Graduate Recruitment – A scheme or a market?
How many graduates does your firm hire every year? 50? 100? 250?
Well our guess is somewhere near 2 or 3 times that number. Puzzled? Ask yourself a simple question – how many of your administrators, junior IT guys or support reps have joined pretty much straight from university?
Walk around any large firm these days and you’ll find large numbers of recent graduates doing the sort of jobs that school leavers used to do. Why? There are a few factors here:
More and more people are going to university and entering the workforce later in life
The supply of traditional ‘graduate’ jobs hasn’t grown with the extra supply
A significant percentage of these students have at least one year’s work experience
Lots of graduates (some surveys put this at around 50%) would prefer to go straight into jobs rather than join a traditional training scheme
Many see getting a job – any job – with a big firm as an opportunity to prove themselves (you told them you were a meritocracy didn’t you!)

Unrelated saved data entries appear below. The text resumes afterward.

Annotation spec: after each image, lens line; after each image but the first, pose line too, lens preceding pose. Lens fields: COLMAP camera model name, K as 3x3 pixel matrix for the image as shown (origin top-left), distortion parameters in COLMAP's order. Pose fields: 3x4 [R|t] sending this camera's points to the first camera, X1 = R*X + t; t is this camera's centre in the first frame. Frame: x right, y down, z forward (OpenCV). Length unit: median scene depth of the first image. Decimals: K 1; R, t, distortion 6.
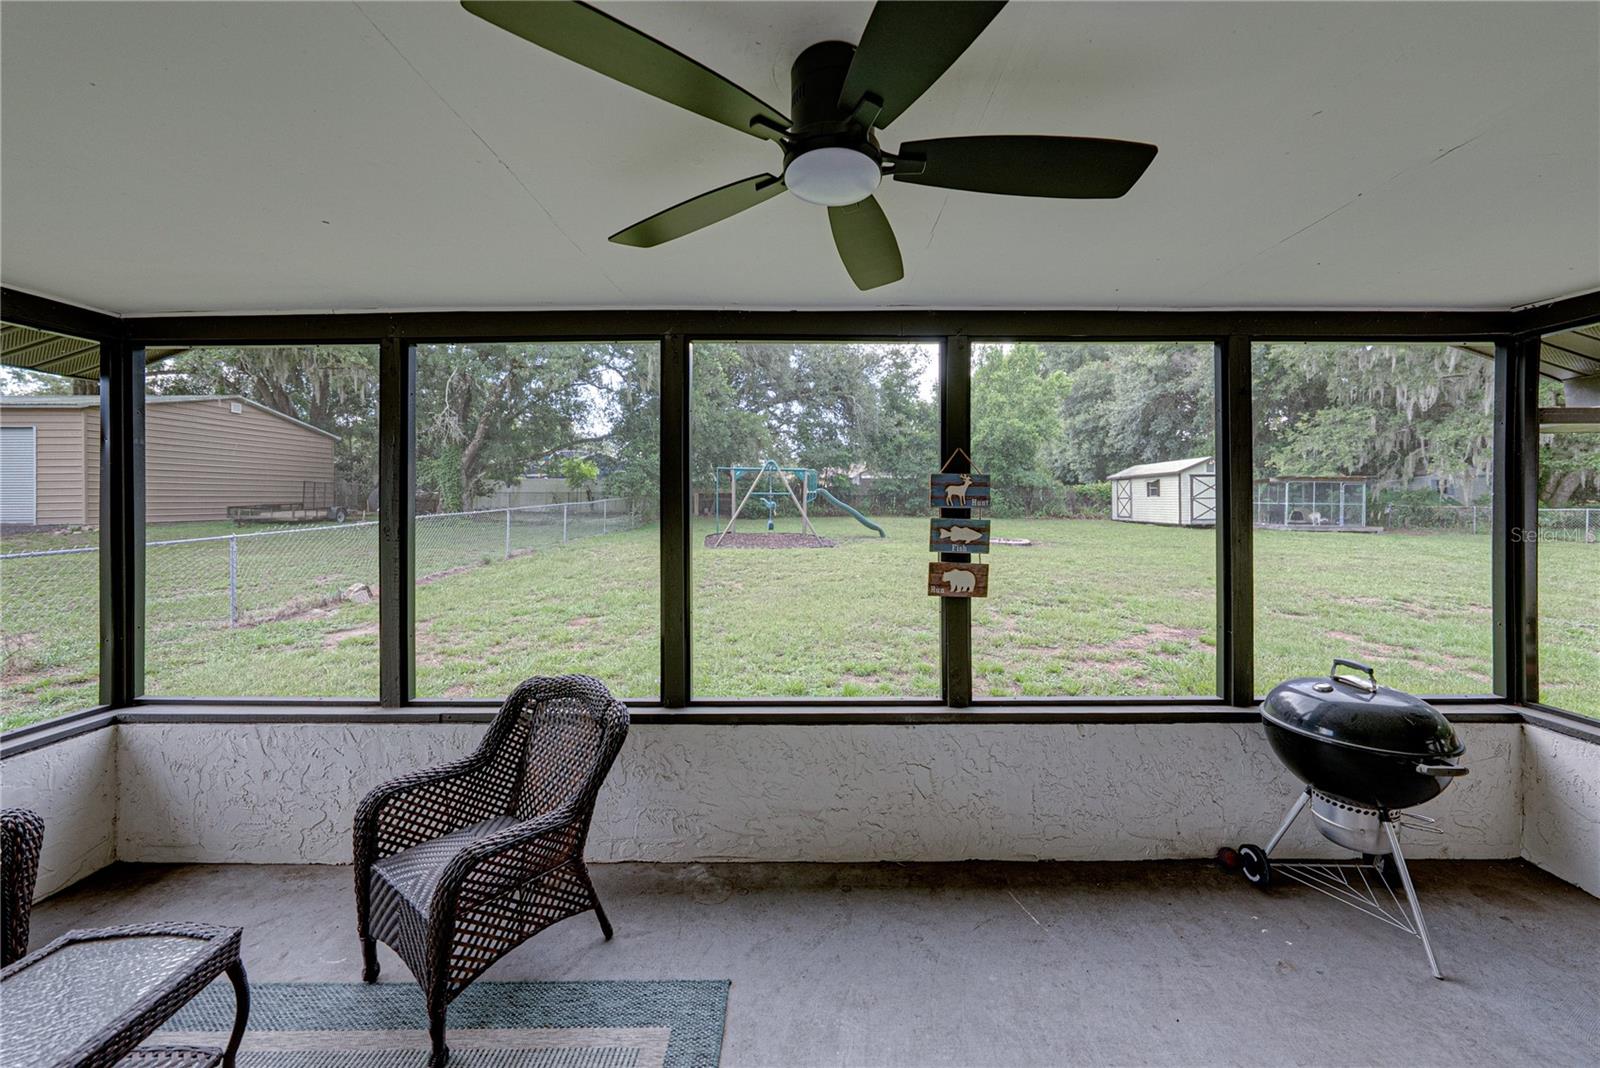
lens RADIAL K [[558.7, 0, 814.5], [0, 558.7, 497.3], [0, 0, 1]] dist [-0.002631, 0.000284]
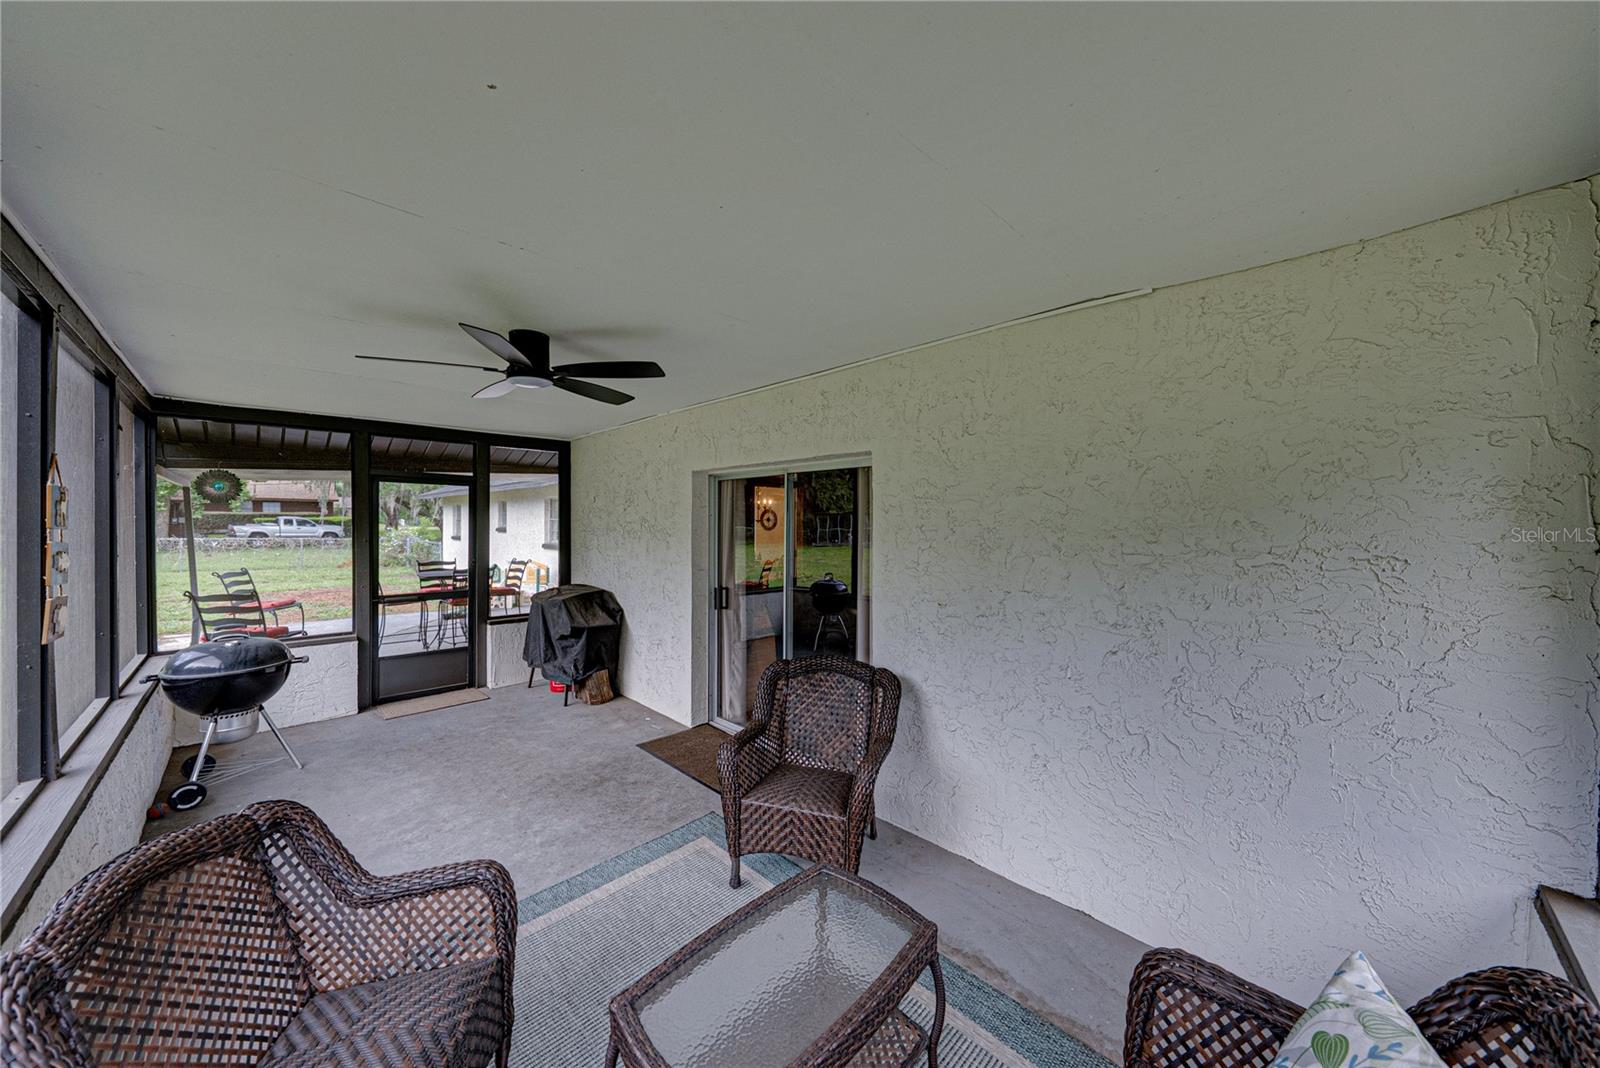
lens RADIAL K [[558.7, 0, 822.8], [0, 558.7, 525.7], [0, 0, 1]] dist [-0.002631, 0.000284]
pose [[-0.713010, -0.003230, 0.701146, -1.076554], [-0.002475, 0.999995, 0.002090, 0.008704], [-0.701149, -0.000245, -0.713014, 0.781437]]
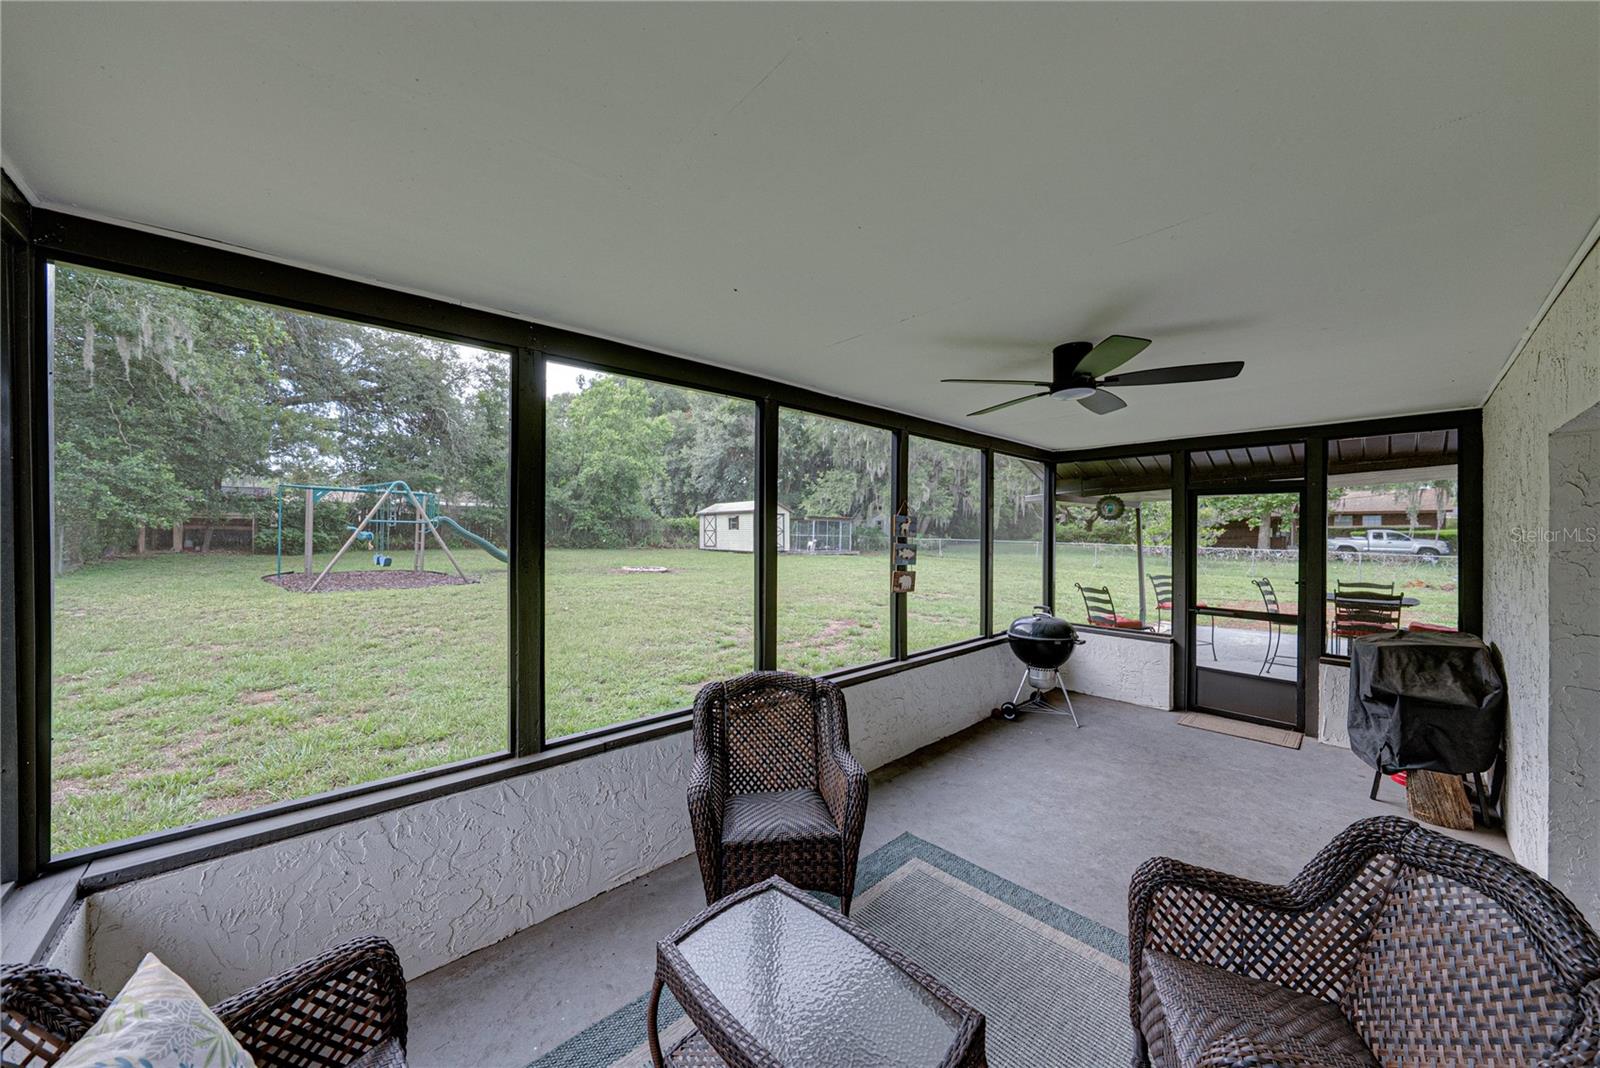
lens RADIAL K [[558.7, 0, 793.4], [0, 558.7, 532.3], [0, 0, 1]] dist [-0.002631, 0.000284]
pose [[0.732537, 0.005838, 0.680702, -1.047285], [-0.009931, 0.999948, 0.002111, 0.005343], [-0.680654, -0.008306, 0.732558, 0.039534]]
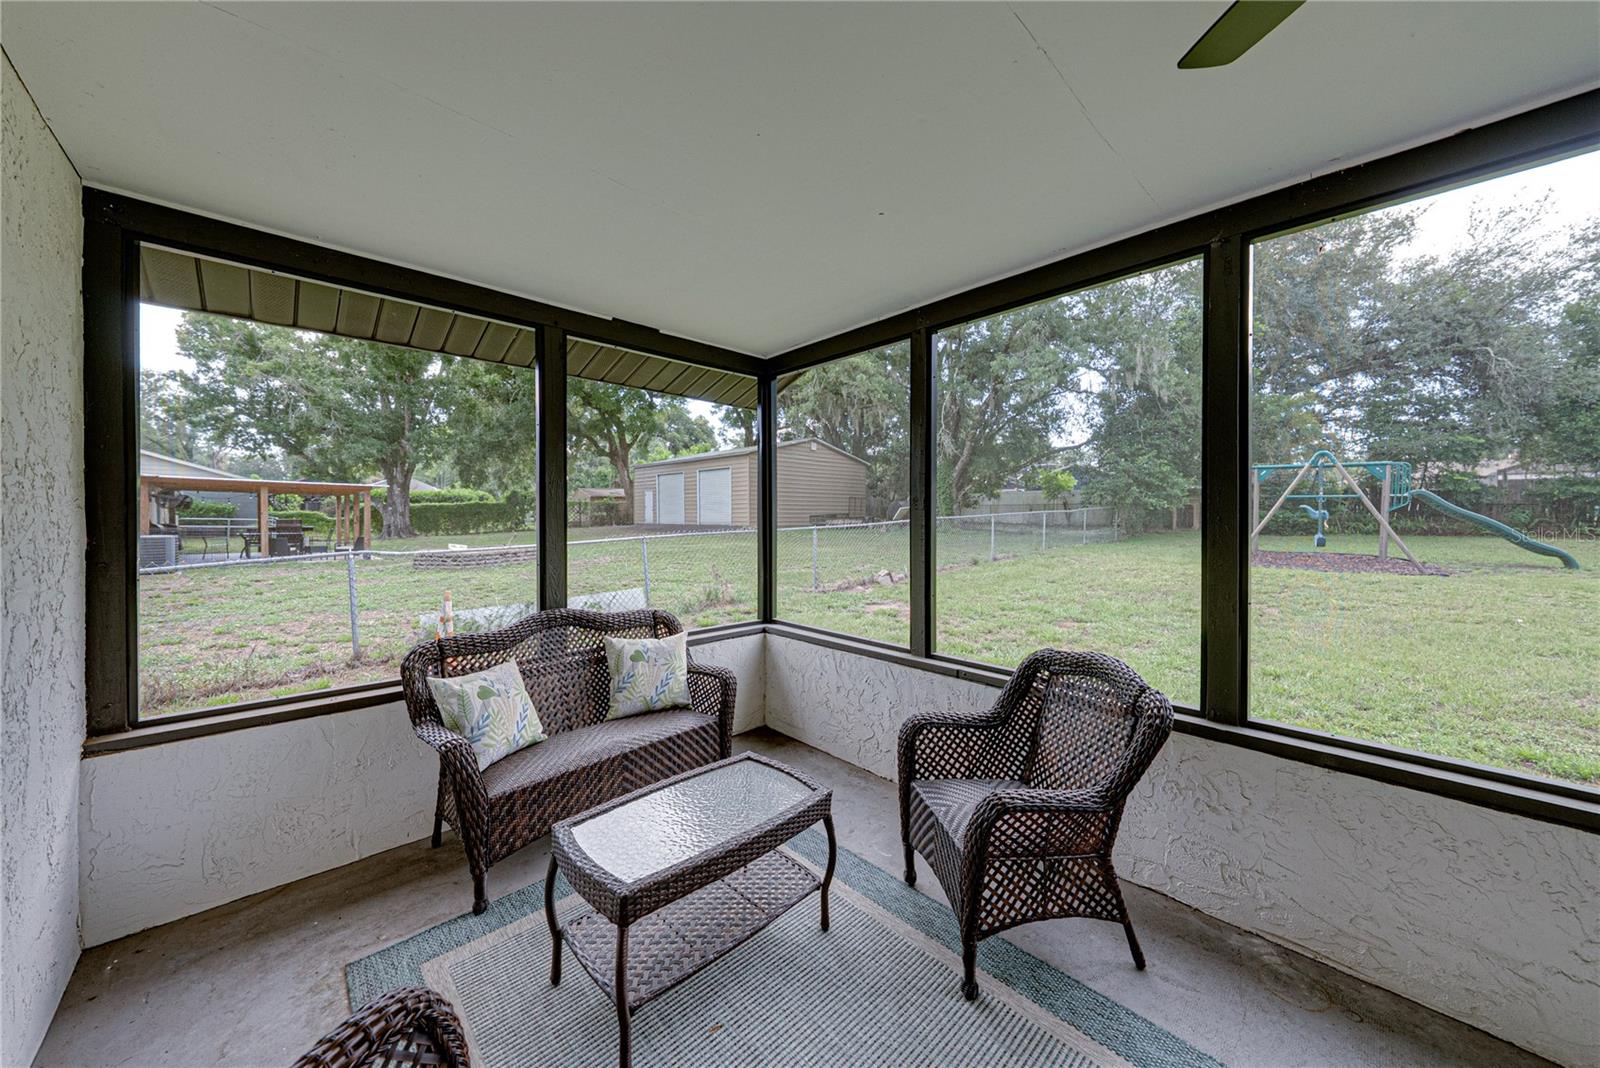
lens RADIAL K [[558.7, 0, 815.2], [0, 558.7, 518.8], [0, 0, 1]] dist [-0.002631, 0.000284]
pose [[0.696759, 0.006808, -0.717273, -0.088515], [-0.000181, 0.999957, 0.009314, 0.083829], [0.717305, -0.006360, 0.696730, 0.056248]]
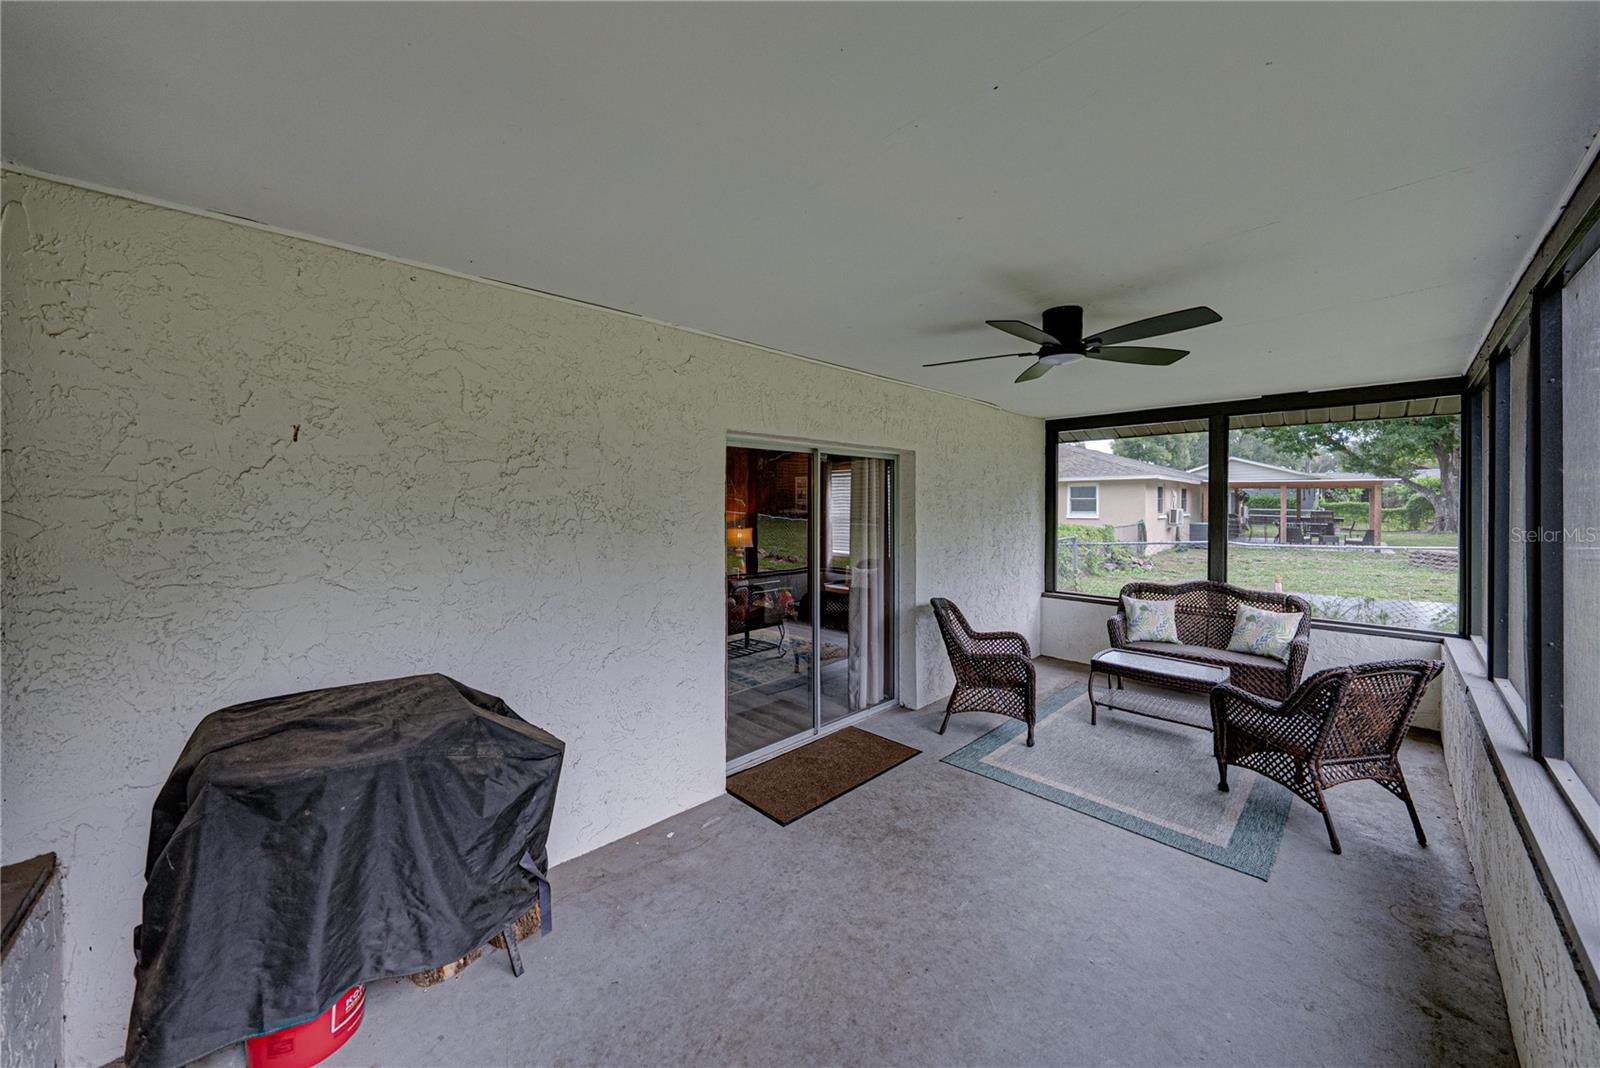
lens RADIAL K [[558.7, 0, 795.3], [0, 558.7, 524.7], [0, 0, 1]] dist [-0.002631, 0.000284]
pose [[-0.727701, 0.030608, -0.685211, 1.020885], [0.009875, 0.999368, 0.034154, 0.008745], [0.685823, 0.018088, -0.727543, 0.820818]]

So, how are firms adapting to this rapidly changing landscape? Well a lot are doing exactly what they historically have done – spend lots to attract a relatively small number of designated ‘high-flyers’ and spending lots with recruitment agencies to get the rest.
Yet it is possible and effective to use the graduate recruitment budget to target all these different types of future employees. The major change is that you should think of your firms approach graduates as building brand within a market, not selling a particular product (that training scheme). What does this involve?
First, understand where your firm has been making hires that are suitable for the graduate market. Here corporate data from HR systems, or text analysis from details stored on recruitment systems is useful, as is internal survey techniques.
Second, segment these hires. You could do this by job area, date hired (many roles are cyclical, if only because of the date when managers get budget). There are some great tools out there to help with this. Develop a strategy for each segment.
Third, any marketing collateral that has a shelf life (this includes things like general presentations which have a shelf life in the audience’s minds) should aim to promote the firm and your employment brand.
Your web site should act as a way of promoting current jobs (those jobs that are known about). Count your training programme as one of these and by all means increase the quantity of information about this.
You should be considering how to build a ‘relationship’ with visitors to the site with the ability to communicate updates, new jobs etc. The site can be used to market internships and other temporary opportunities.
What are typical results? Well with one recent client we got marketing costs per hire down by 80%, mainly by taking out recruitment firm costs. There is also an increased attention in your activities as you become more relevant to more people.
Finally, success from this type of approach can enable the firm to standardise other parts of the hiring process, such as selection, allowing increased quality and measurement.